The root of such concerns lies within Brazil’s suffering economy. Presently, the country experiences a third consecutive state of recession against a myriad of pressing issues. According to FocusEconomics, an international organization of world economists, Brazil’s GDP, or gross domestic product, faces a steady decline through inflation of currencies and exchange rates, elimination of key industries and relations, and corruption of lucrative corporate standings (i.e. offshore oil industries). Calculations from the Getulio Vargas Foundation, a leading Brazilian school and research institution in the field of business, detail the nation’s economy to shrink by at least 10% by the end of 2016. Coupled with the Zika virus outbreak, uneasiness towards potential terrorist incursions, and the current impeachment scandal in regards to president Dilma Rousseff, Brazil perilously found itself hosting the Olympic Games.
Already, global financial analysts and political organizers describe the attempt of the Olympics to rejuvenate Brazilian conditions as a fizzling, hopeless failure. According to Trading Economics, an international fiscal association, Brazil’s unemployment rate recently hit 11%. Healthcare rates and social spendings at the state and local mediums, which have long struggled for vitality, crawl to lower conditions. Predictions for the nation’s economy to quickly reach its bottom raise striking uncertainties. With other elements, the official pay figure for these Olympic Games, named to exceed the overwhelming $15 billion tabulated originally, still sits without a solid answer. This is to be expected, of course, especially with Rio de Janeiro’s declaration of an official state of financial emergency on July 15th of this year. In other means, prices for the forced infrastructure and public security rack up to relatively unsustainable numbers. With these unmistakable tokens, many critics begin to paint the resemblance of Brazilian conditions to the Great Depression and its tragic circumstances. Most unfortunate, these heavy forecasts ring of the same deterioration that the country pushed aside to host the Games.

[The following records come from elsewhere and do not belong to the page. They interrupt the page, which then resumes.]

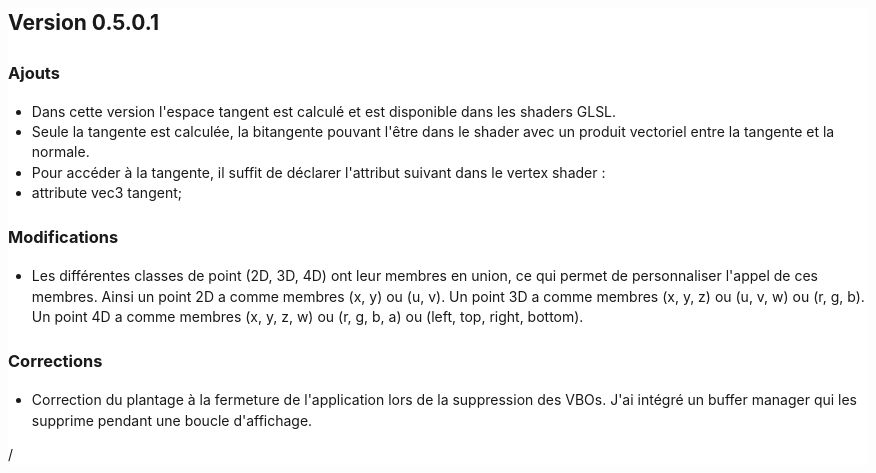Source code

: ## Version 0.5.0.1
### Ajouts

- Dans cette version l'espace tangent est calculé et est disponible dans les shaders GLSL.
- Seule la tangente est calculée, la bitangente pouvant l'être dans le shader avec un produit vectoriel entre la tangente et la normale.
- Pour accéder à la tangente, il suffit de déclarer l'attribut suivant dans le vertex shader :
- attribute vec3 tangent;

### Modifications

- Les différentes classes de point (2D, 3D, 4D) ont leur membres en union, ce qui permet de personnaliser l'appel de ces membres. Ainsi un point 2D a comme membres (x, y) ou (u, v). Un point 3D a comme membres (x, y, z) ou (u, v, w) ou (r, g, b). Un point 4D a comme membres (x, y, z, w) ou (r, g, b, a) ou (left, top, right, bottom).

### Corrections

- Correction du plantage à la fermeture de l'application lors de la suppression des VBOs. J'ai intégré un buffer manager qui les supprime pendant une boucle d'affichage.

/

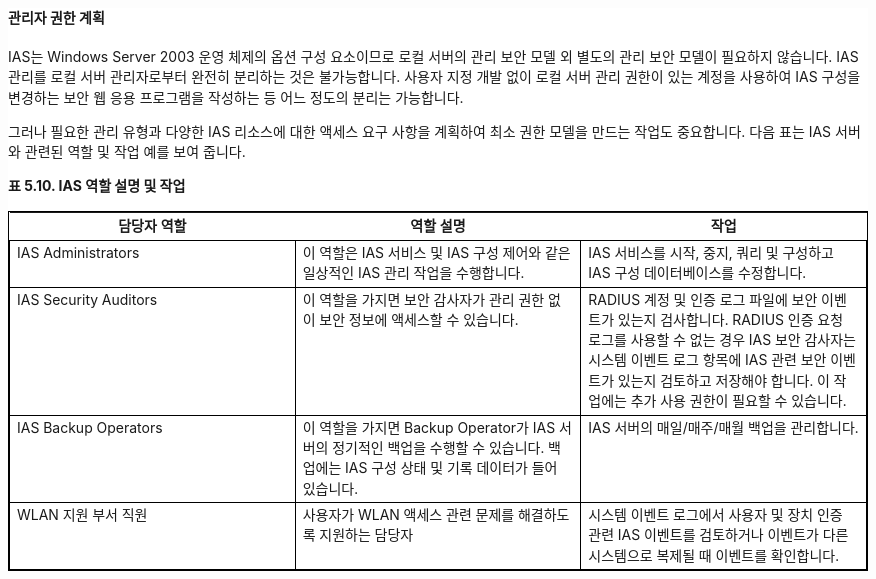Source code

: #### 관리자 권한 계획

IAS는 Windows Server 2003 운영 체제의 옵션 구성 요소이므로 로컬 서버의 관리 보안 모델 외 별도의 관리 보안 모델이 필요하지 않습니다. IAS 관리를 로컬 서버 관리자로부터 완전히 분리하는 것은 불가능합니다. 사용자 지정 개발 없이 로컬 서버 관리 권한이 있는 계정을 사용하여 IAS 구성을 변경하는 보안 웹 응용 프로그램을 작성하는 등 어느 정도의 분리는 가능합니다.

그러나 필요한 관리 유형과 다양한 IAS 리소스에 대한 액세스 요구 사항을 계획하여 최소 권한 모델을 만드는 작업도 중요합니다. 다음 표는 IAS 서버와 관련된 역할 및 작업 예를 보여 줍니다.

**표 5.10. IAS 역할 설명 및 작업**

 
<table style="border:1px solid black;">
<colgroup>
<col width="33%" />
<col width="33%" />
<col width="33%" />
</colgroup>
<thead>
<tr class="header">
<th>담당자 역할</th>
<th>역할 설명</th>
<th>작업</th>
</tr>
</thead>
<tbody>
<tr class="odd">
<td style="border:1px solid black;">IAS Administrators</td>
<td style="border:1px solid black;">이 역할은 IAS 서비스 및 IAS 구성 제어와 같은 일상적인 IAS 관리 작업을 수행합니다.</td>
<td style="border:1px solid black;">IAS 서비스를 시작, 중지, 쿼리 및 구성하고 IAS 구성 데이터베이스를 수정합니다.</td>
</tr>
<tr class="even">
<td style="border:1px solid black;">IAS Security Auditors</td>
<td style="border:1px solid black;">이 역할을 가지면 보안 감사자가 관리 권한 없이 보안 정보에 액세스할 수 있습니다.</td>
<td style="border:1px solid black;">RADIUS 계정 및 인증 로그 파일에 보안 이벤트가 있는지 검사합니다.
RADIUS 인증 요청 로그를 사용할 수 없는 경우 IAS 보안 감사자는 시스템 이벤트 로그 항목에 IAS 관련 보안 이벤트가 있는지 검토하고 저장해야 합니다. 이 작업에는 추가 사용 권한이 필요할 수 있습니다.</td>
</tr>
<tr class="odd">
<td style="border:1px solid black;">IAS Backup Operators</td>
<td style="border:1px solid black;">이 역할을 가지면 Backup Operator가 IAS 서버의 정기적인 백업을 수행할 수 있습니다. 백업에는 IAS 구성 상태 및 기록 데이터가 들어 있습니다.</td>
<td style="border:1px solid black;">IAS 서버의 매일/매주/매월 백업을 관리합니다.</td>
</tr>
<tr class="even">
<td style="border:1px solid black;">WLAN 지원 부서 직원</td>
<td style="border:1px solid black;">사용자가 WLAN 액세스 관련 문제를 해결하도록 지원하는 담당자</td>
<td style="border:1px solid black;">시스템 이벤트 로그에서 사용자 및 장치 인증 관련 IAS 이벤트를 검토하거나 이벤트가 다른 시스템으로 복제될 때 이벤트를 확인합니다.</td>
</tr>
</tbody>
</table>
  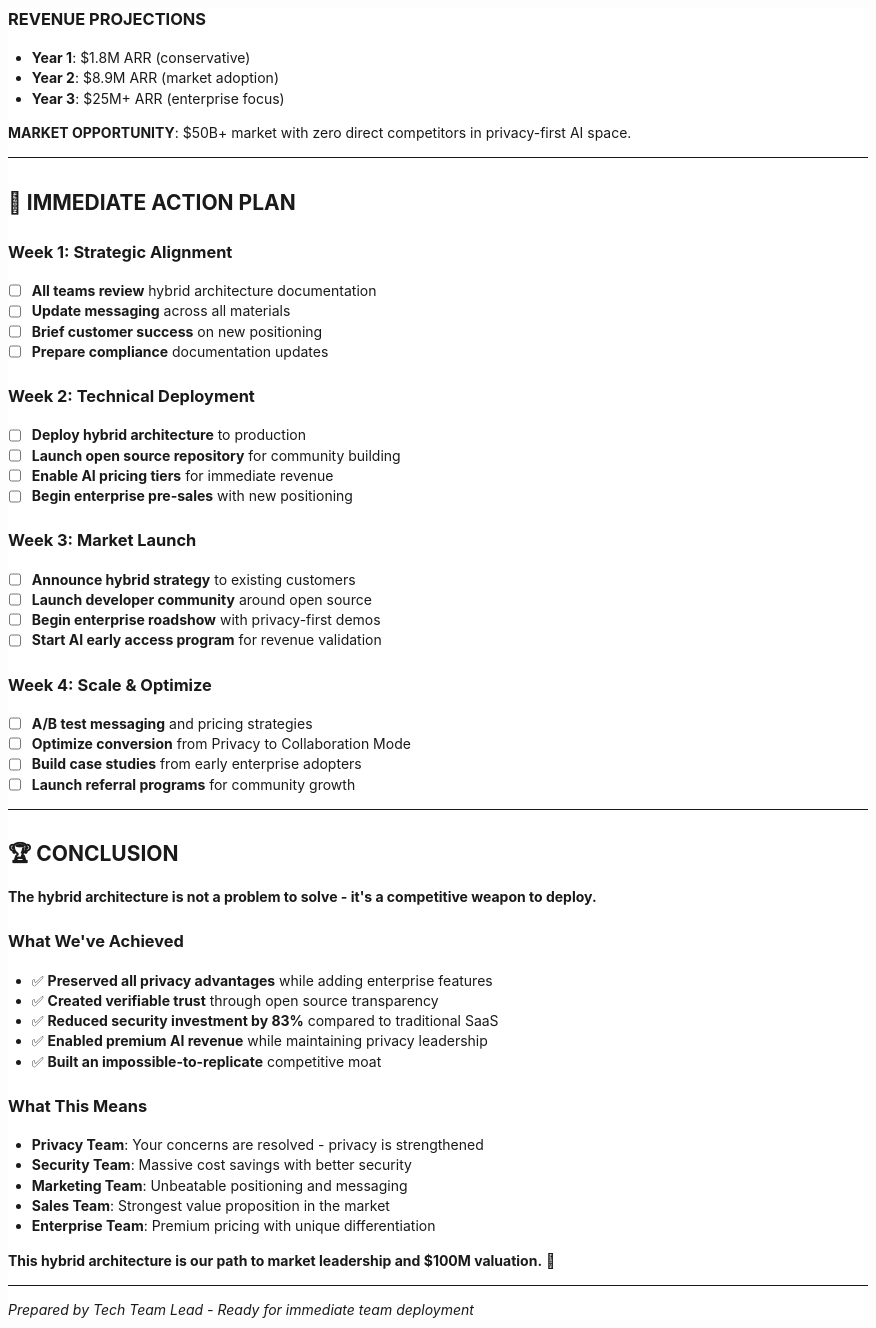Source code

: ### **REVENUE PROJECTIONS**
- **Year 1**: $1.8M ARR (conservative)
- **Year 2**: $8.9M ARR (market adoption)
- **Year 3**: $25M+ ARR (enterprise focus)

**MARKET OPPORTUNITY**: $50B+ market with zero direct competitors in privacy-first AI space.

---

## 🚀 **IMMEDIATE ACTION PLAN**

### **Week 1: Strategic Alignment**
- [ ] **All teams review** hybrid architecture documentation
- [ ] **Update messaging** across all materials
- [ ] **Brief customer success** on new positioning
- [ ] **Prepare compliance** documentation updates

### **Week 2: Technical Deployment**
- [ ] **Deploy hybrid architecture** to production
- [ ] **Launch open source repository** for community building
- [ ] **Enable AI pricing tiers** for immediate revenue
- [ ] **Begin enterprise pre-sales** with new positioning

### **Week 3: Market Launch**
- [ ] **Announce hybrid strategy** to existing customers
- [ ] **Launch developer community** around open source
- [ ] **Begin enterprise roadshow** with privacy-first demos
- [ ] **Start AI early access program** for revenue validation

### **Week 4: Scale & Optimize**
- [ ] **A/B test messaging** and pricing strategies
- [ ] **Optimize conversion** from Privacy to Collaboration Mode
- [ ] **Build case studies** from early enterprise adopters
- [ ] **Launch referral programs** for community growth

---

## 🏆 **CONCLUSION**

**The hybrid architecture is not a problem to solve - it's a competitive weapon to deploy.**

### **What We've Achieved**
- ✅ **Preserved all privacy advantages** while adding enterprise features
- ✅ **Created verifiable trust** through open source transparency
- ✅ **Reduced security investment by 83%** compared to traditional SaaS
- ✅ **Enabled premium AI revenue** while maintaining privacy leadership
- ✅ **Built an impossible-to-replicate** competitive moat

### **What This Means**
- **Privacy Team**: Your concerns are resolved - privacy is strengthened
- **Security Team**: Massive cost savings with better security
- **Marketing Team**: Unbeatable positioning and messaging
- **Sales Team**: Strongest value proposition in the market
- **Enterprise Team**: Premium pricing with unique differentiation

**This hybrid architecture is our path to market leadership and $100M valuation.** 🚀

---

*Prepared by Tech Team Lead - Ready for immediate team deployment*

Effective conclusions lean into somber regret as the world steps away from the Olympic events. A slew of issues both rising from the past and appearing in the present became cast under the basking of athletic heroism and international collaboration. Now, it returns tenfold to haunt South America’s most economically successful nation, turning the 2016 Olympic Games into the year’s make-or-break wager. And for what the results now show, Brazil lost the gamble.